We also took the log-OR as the continuous outcome variable. We used the summary data from Noyce et al.75 for the genetic associations with BMI and the log-OR of PD. We used the RR reported by Wang et al.76 as an approximation for the OR, since the incidence of PD is very low, resulting in an estimated log-OR of zero for the observational association of a 5 kg/m2 higher BMI with the risk of PD. We fitted our model assuming the direction of causality from BMI to PD and we obtained a causal effect estimate centered around zero, with 96.3% of the probability mass in the interval (−0.1, 0.1) (see Figure 19). This result casts doubt on the existence of a causal link between BMI and the risk of PD. When looking at the scatter plot comparing the genetic associations of the 77 variants with the outcomes and their associations with the exposures (Figure 20), we observe the existence of two outliers, corresponding to the red triangles. These two variants show a low association with the outcome relative to the others given their strength as instruments. It is possible that the unusually large negative association with the risk of PD is due to unobserved pleiotropic effects. This claim is supported by our estimates of the pleiotropic effect α for these two genetic variants, which are shown in Figure 21.
To further substantiate our claim that these variants represent outliers for the IVW and MR-Egger analysis, we used the radial regression approach of Bowden et al.77 By running the radial IVW and MR-Egger regressions using first-order weights and specifying a statistical significance threshold of 0.01, we discovered the same two outliers observed visually in the scatter plot. Alternatively, we used the MR pleiotropy residual sum and outlier (MR-PRESSO) test57 to identify potential pleiotropic outliers. With MR-PRESSO, we detected the two genetic variants highlighted in Figure 20 as outliers for a significance threshold of 0.1. The outlier-corrected causal estimate produced by MR-PRESSO remained “barely” significant at the 0.05 level: = −0.1669 (95% CI (−0.3335, −0.0003)).
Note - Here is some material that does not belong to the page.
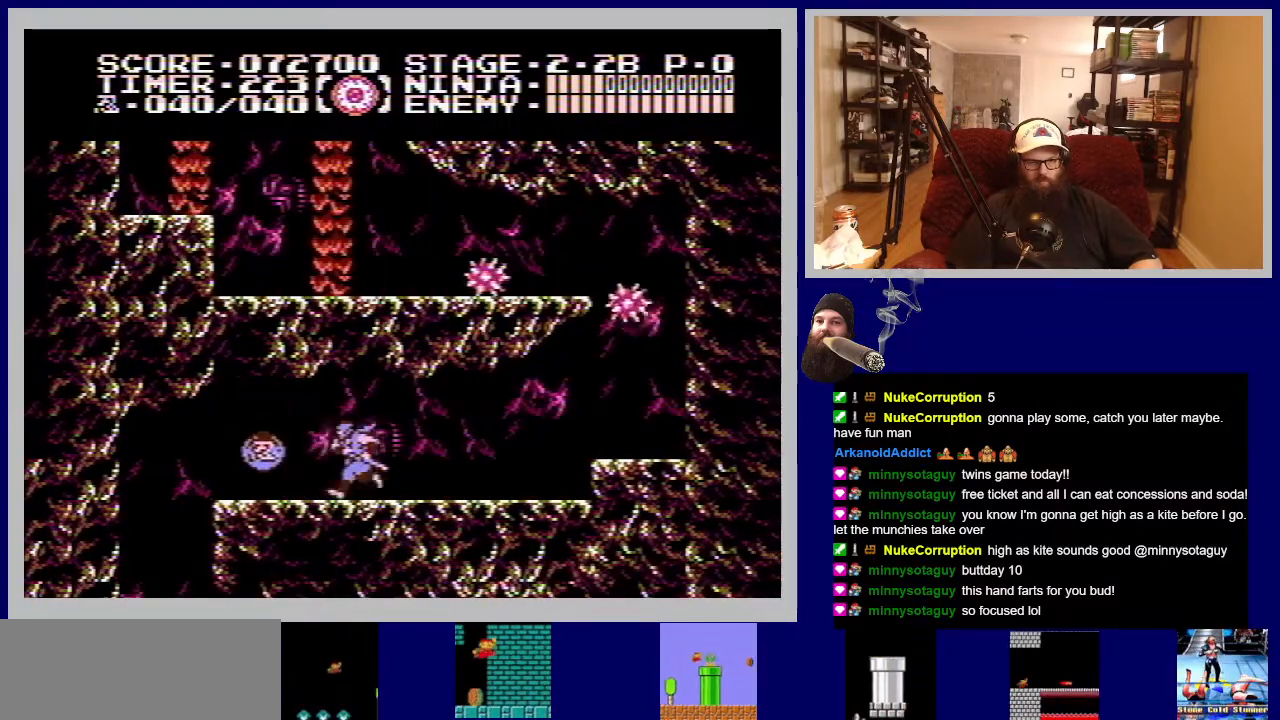
{"buttons": ["DPAD_LEFT"], "events": [[117, "B", "down"], [233, "B", "up"]]}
To sum up, the results of our investigation suggest that the protective causal effect of BMI on the risk of PD discovered by Noyce et al.74 could also be due to some of the genetic variants exhibiting horizontal pleiotropy. We suspect two variants in particular to be pleiotropic outliers in the MR analysis, as suggested by our method and other approaches.57,77
6.4 Does coffee consumption influence smoking?
In this experiment, we investigated the association between coffee consumption and cigarette smoking. It is unclear whether this association is causal. An MR study performed by Treur et al.78 provided no evidence for causal effects of smoking on caffeine or vice versa. Bjørngaard et al.,79 on the other hand, found that higher cigarette consumption causally increases coffee intake. If a causal link between coffee consumption and cigarette smoking exists, its direction is also unclear. Verweij et al.54 employed a two-sample bidirectional MR study to investigate, among other things, the causal association between the use of nicotine and caffeine, but found little evidence of a causal relationship in either direction. In another study, Ware et al.80 assessed the impact of coffee consumption on the heaviness of smoking, but also obtained inconclusive results: one of their two-sample MR analyses indicated that heavier consumption of caffeine might lead to reduced heaviness of smoking, while in other MR analyses they found no evidence of a causal relationship between coffee consumption and heaviness of smoking. Ware et al.80 concluded it is unlikely that coffee consumption has a major causal impact on cigarette smoking and suggested the possibility of reverse causation, i.e. smoking impacting coffee consumption, or confounding as alternative explanations for the observed association.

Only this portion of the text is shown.